====== DATA RECORDS ======

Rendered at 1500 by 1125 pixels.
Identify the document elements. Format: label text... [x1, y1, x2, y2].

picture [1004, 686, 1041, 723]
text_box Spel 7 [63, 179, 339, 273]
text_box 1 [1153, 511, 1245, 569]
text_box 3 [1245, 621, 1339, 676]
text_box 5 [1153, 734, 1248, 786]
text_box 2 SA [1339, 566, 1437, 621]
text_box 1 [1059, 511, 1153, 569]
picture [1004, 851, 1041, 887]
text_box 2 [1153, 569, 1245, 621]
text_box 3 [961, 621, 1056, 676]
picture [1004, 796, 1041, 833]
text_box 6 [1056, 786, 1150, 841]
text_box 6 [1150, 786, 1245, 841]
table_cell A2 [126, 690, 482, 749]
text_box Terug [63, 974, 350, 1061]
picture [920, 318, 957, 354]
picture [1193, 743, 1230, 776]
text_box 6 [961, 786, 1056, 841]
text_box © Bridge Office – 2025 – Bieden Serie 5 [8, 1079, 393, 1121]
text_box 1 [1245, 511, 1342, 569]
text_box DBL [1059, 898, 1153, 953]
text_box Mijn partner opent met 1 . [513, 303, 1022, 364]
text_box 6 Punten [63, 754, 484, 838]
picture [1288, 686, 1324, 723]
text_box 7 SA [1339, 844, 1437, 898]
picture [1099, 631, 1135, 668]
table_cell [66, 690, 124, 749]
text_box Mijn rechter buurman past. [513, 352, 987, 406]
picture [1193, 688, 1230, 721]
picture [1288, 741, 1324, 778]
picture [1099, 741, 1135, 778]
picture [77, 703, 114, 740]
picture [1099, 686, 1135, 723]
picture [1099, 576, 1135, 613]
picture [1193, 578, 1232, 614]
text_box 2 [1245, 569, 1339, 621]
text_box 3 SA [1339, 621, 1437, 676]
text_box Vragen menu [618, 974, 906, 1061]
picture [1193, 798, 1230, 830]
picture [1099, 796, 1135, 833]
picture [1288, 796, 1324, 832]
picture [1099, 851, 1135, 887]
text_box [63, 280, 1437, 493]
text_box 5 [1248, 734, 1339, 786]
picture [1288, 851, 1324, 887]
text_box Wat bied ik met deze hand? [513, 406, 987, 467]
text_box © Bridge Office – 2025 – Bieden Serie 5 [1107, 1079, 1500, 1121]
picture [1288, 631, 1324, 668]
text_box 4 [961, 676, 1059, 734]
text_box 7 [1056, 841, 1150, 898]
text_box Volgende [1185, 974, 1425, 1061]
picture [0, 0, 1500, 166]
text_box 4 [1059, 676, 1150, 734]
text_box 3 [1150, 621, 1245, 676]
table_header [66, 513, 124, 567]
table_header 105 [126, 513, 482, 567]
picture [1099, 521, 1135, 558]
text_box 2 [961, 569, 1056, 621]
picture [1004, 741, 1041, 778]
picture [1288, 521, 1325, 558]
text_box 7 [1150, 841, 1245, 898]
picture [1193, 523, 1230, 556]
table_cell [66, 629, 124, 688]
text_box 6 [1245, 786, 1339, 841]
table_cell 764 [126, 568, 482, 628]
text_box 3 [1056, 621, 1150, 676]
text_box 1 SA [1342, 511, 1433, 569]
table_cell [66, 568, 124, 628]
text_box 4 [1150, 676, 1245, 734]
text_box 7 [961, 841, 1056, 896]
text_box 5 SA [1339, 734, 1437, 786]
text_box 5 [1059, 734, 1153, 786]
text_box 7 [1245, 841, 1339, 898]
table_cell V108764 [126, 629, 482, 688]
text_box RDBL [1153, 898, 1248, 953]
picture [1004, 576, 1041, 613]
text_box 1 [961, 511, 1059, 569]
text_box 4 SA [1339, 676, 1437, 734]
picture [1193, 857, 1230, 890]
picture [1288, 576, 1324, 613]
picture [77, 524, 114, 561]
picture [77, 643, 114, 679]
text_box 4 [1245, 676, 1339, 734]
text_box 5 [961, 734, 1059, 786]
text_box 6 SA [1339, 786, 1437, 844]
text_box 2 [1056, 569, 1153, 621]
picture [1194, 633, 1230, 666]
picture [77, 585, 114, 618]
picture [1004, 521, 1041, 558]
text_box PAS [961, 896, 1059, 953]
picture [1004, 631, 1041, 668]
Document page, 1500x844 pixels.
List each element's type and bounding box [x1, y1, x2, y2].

======

» TASK TO COMPLETE:
Which lines of the data contain the word "Bieden"? Copy each one.

» YOUR SOLUTION:
text_box © Bridge Office – 2025 – Bieden Serie 5 [8, 1079, 393, 1121]
text_box © Bridge Office – 2025 – Bieden Serie 5 [1107, 1079, 1500, 1121]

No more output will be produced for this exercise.